Multi-Task Learning for End-to-End ASR Word and Utterance Confidence with Deletion Prediction
This work addresses the need for more accurate confidence estimation in ASR systems, which is crucial for downstream applications, though it is incremental as it builds on existing neural network-based methods.
The paper tackled the problem of improving confidence scores for automatic speech recognition by jointly learning word confidence, word deletion, and utterance confidence through multi-task learning, resulting in enhanced confidence metrics and a 3-5% relative reduction in word error rates on datasets without increasing model size.
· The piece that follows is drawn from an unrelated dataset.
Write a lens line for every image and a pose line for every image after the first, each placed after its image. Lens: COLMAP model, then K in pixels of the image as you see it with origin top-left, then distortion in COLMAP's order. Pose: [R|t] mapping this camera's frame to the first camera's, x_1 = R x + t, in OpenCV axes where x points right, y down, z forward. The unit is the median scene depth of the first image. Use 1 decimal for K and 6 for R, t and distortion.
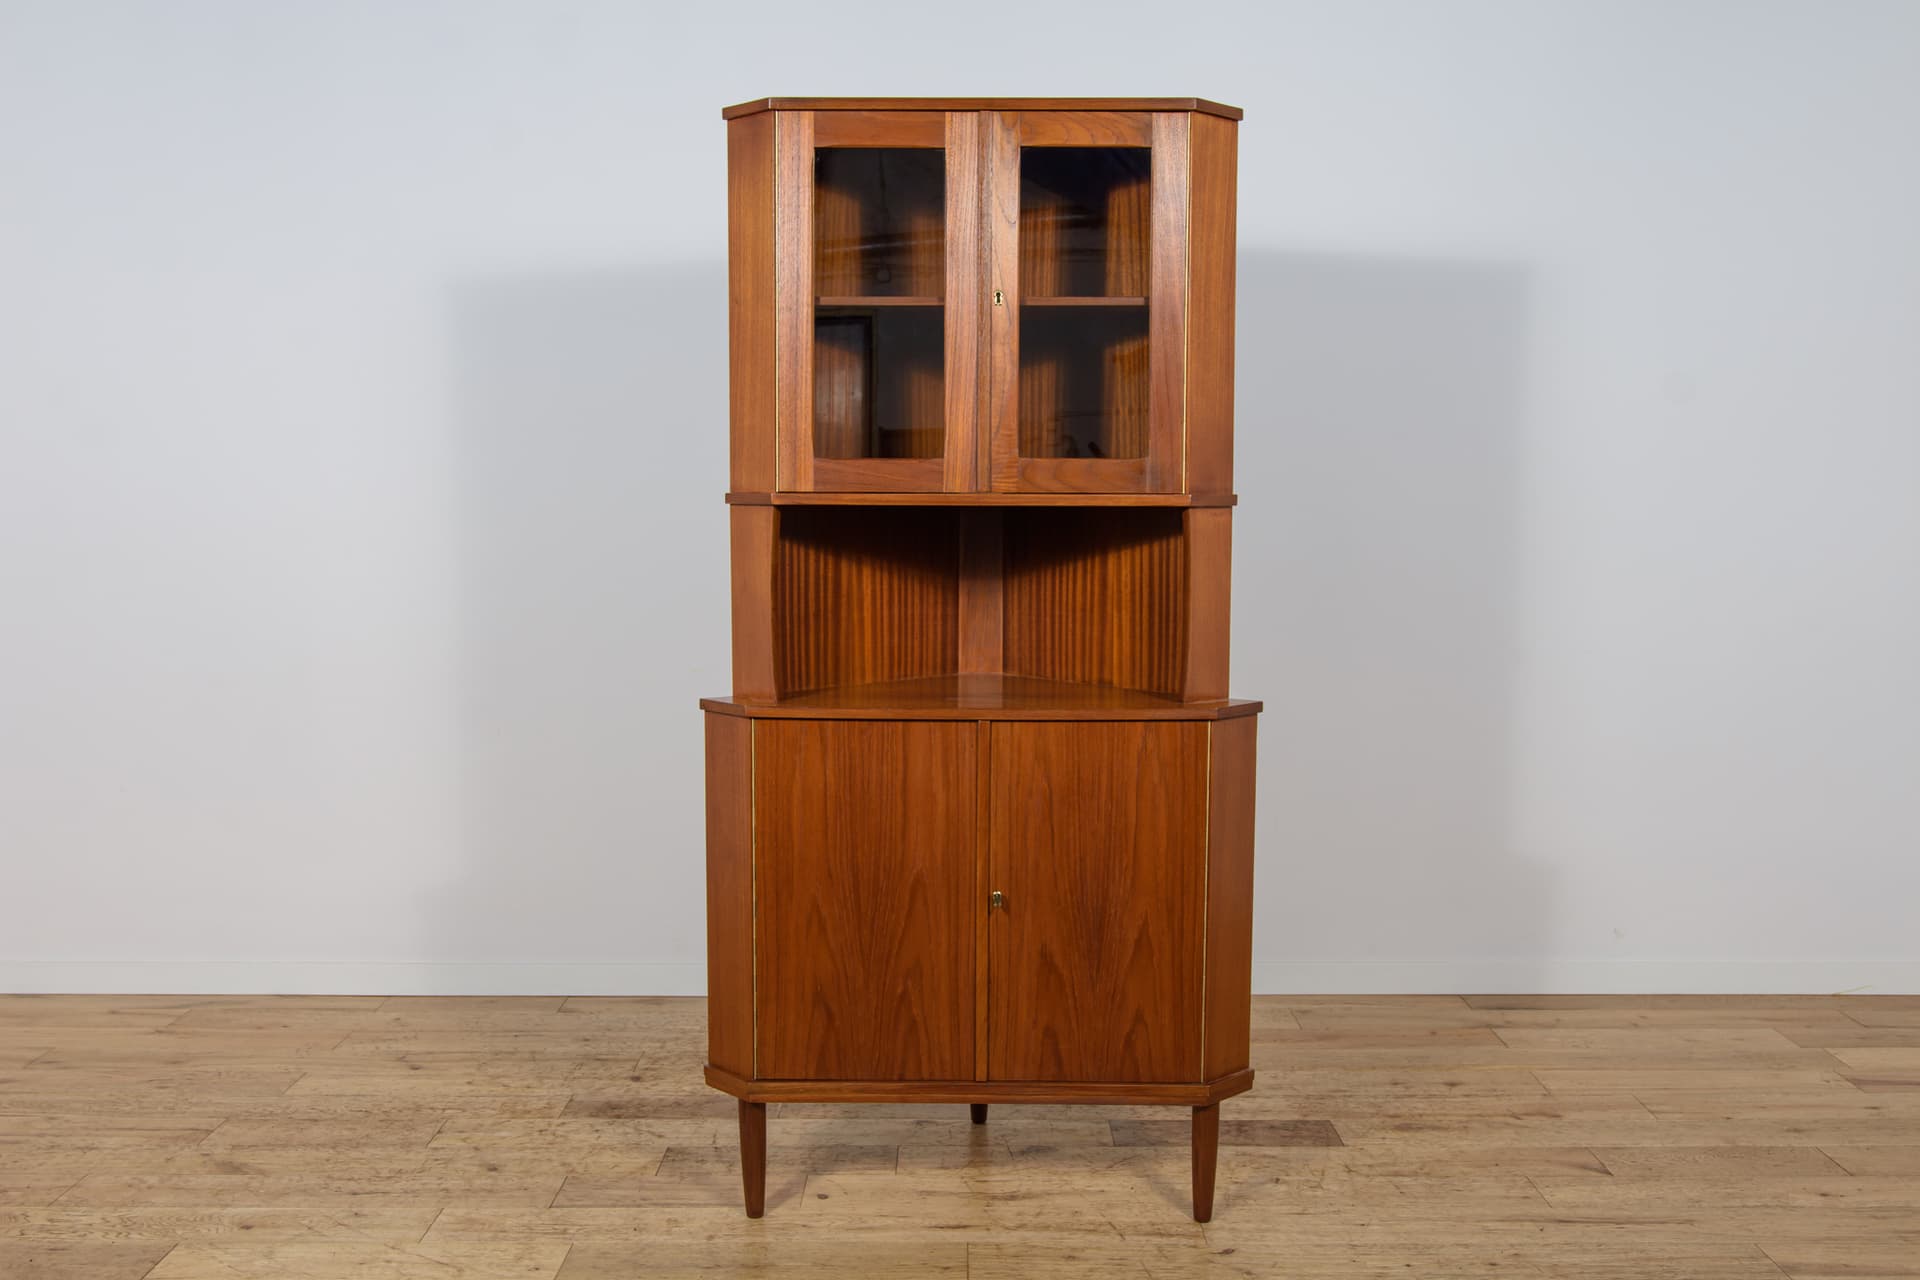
lens RADIAL K [[1781.8, 0, 962.7], [0, 1781.8, 645.1], [0, 0, 1]] dist [-0.009072, 0.000000]
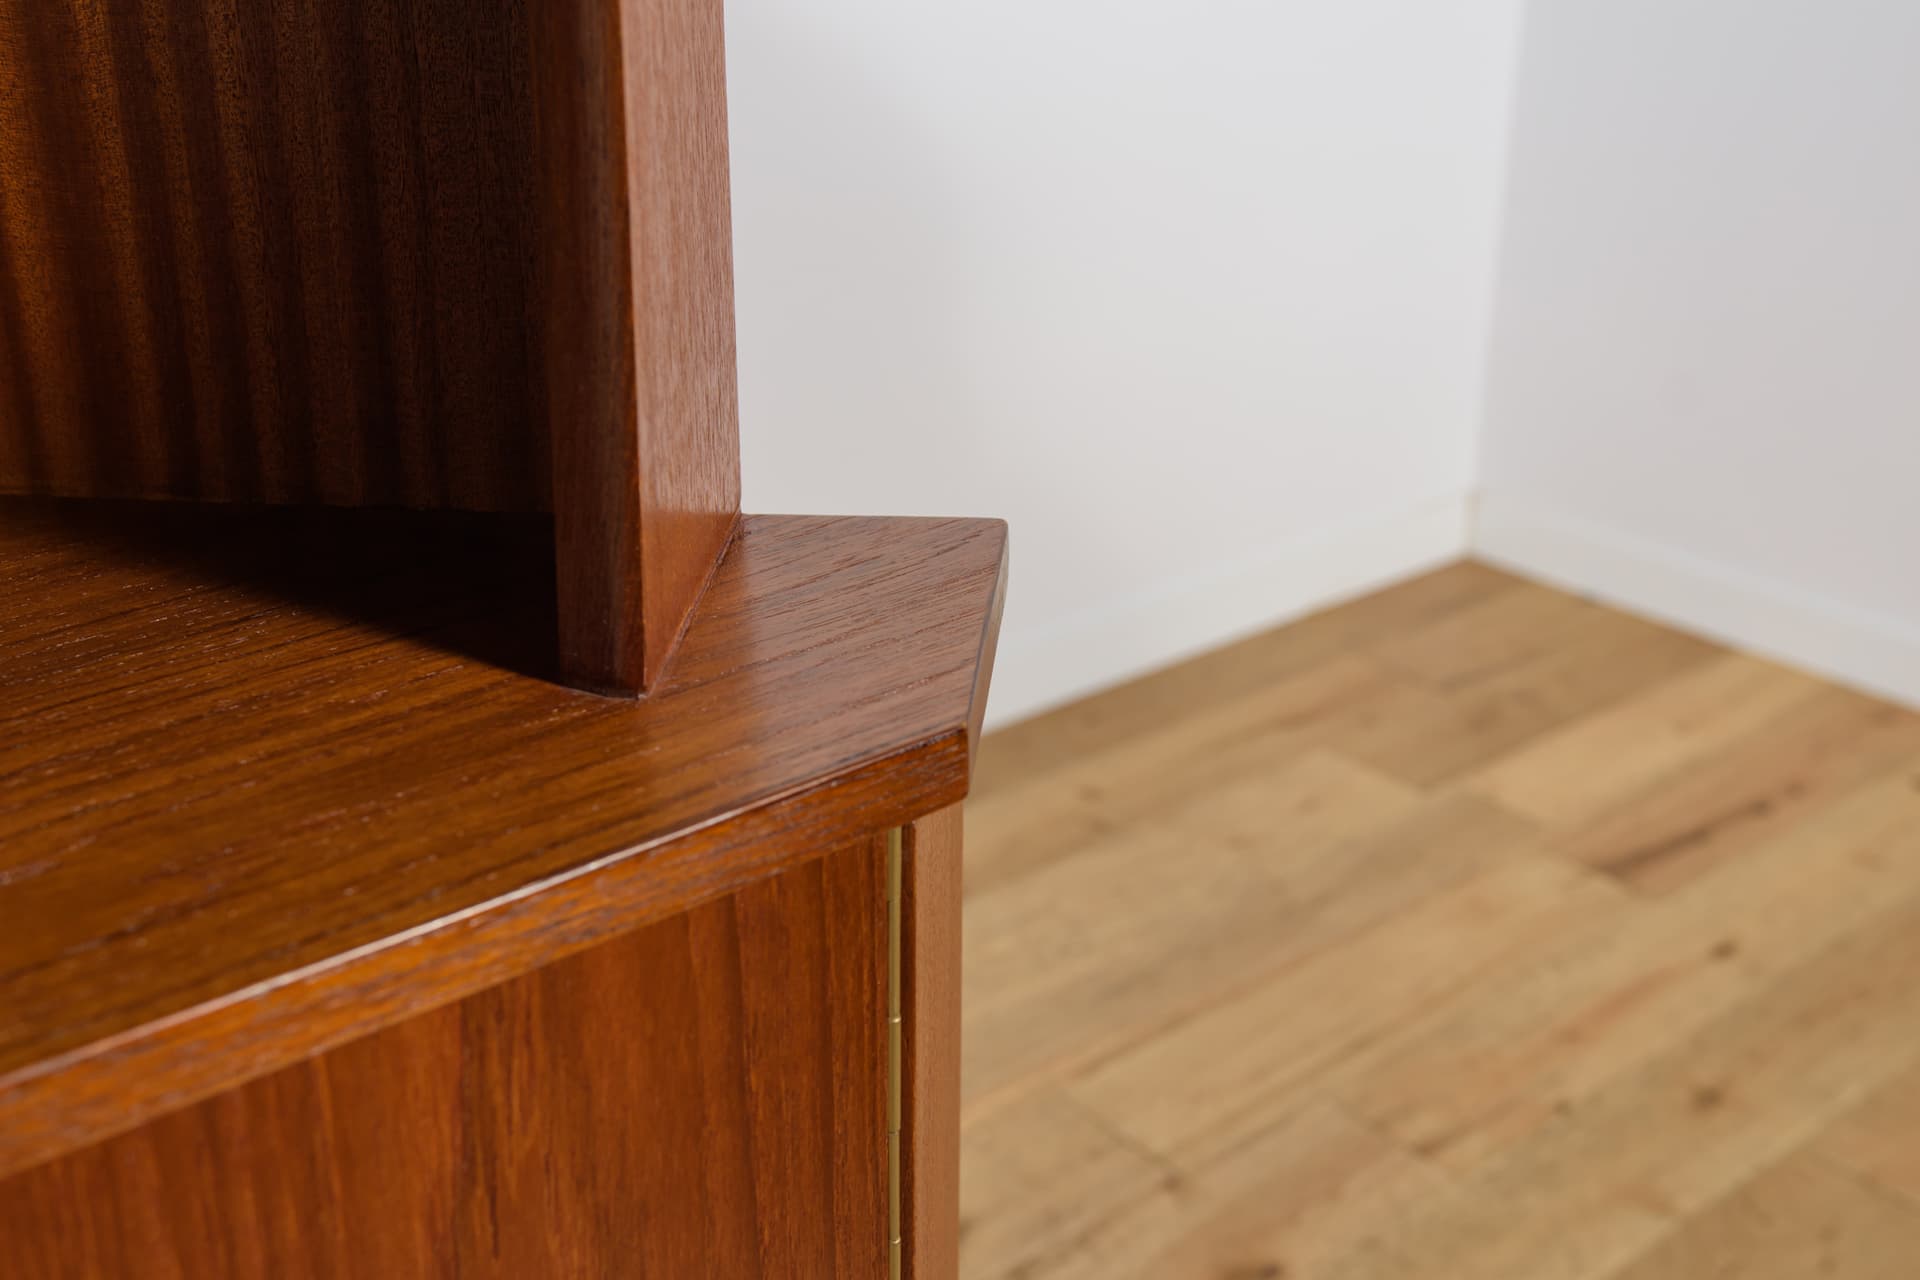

Confidence scores are very useful for downstream applications of automatic speech recognition (ASR) systems. Recent works have proposed using neural networks to learn word or utterance confidence scores for end-to-end ASR. In those studies, word confidence by itself does not model deletions, and utterance confidence does not take advantage of word-level training signals. This paper proposes to jointly learn word confidence, word deletion, and utterance confidence. Empirical results show that multi-task learning with all three objectives improves confidence metrics (NCE, AUC, RMSE) without the need for increasing the model size of the confidence estimation module. Using the utterance-level confidence for rescoring also decreases the word error rates on Google's Voice Search and Long-tail Maps datasets by 3-5% relative, without needing a dedicated neural rescorer.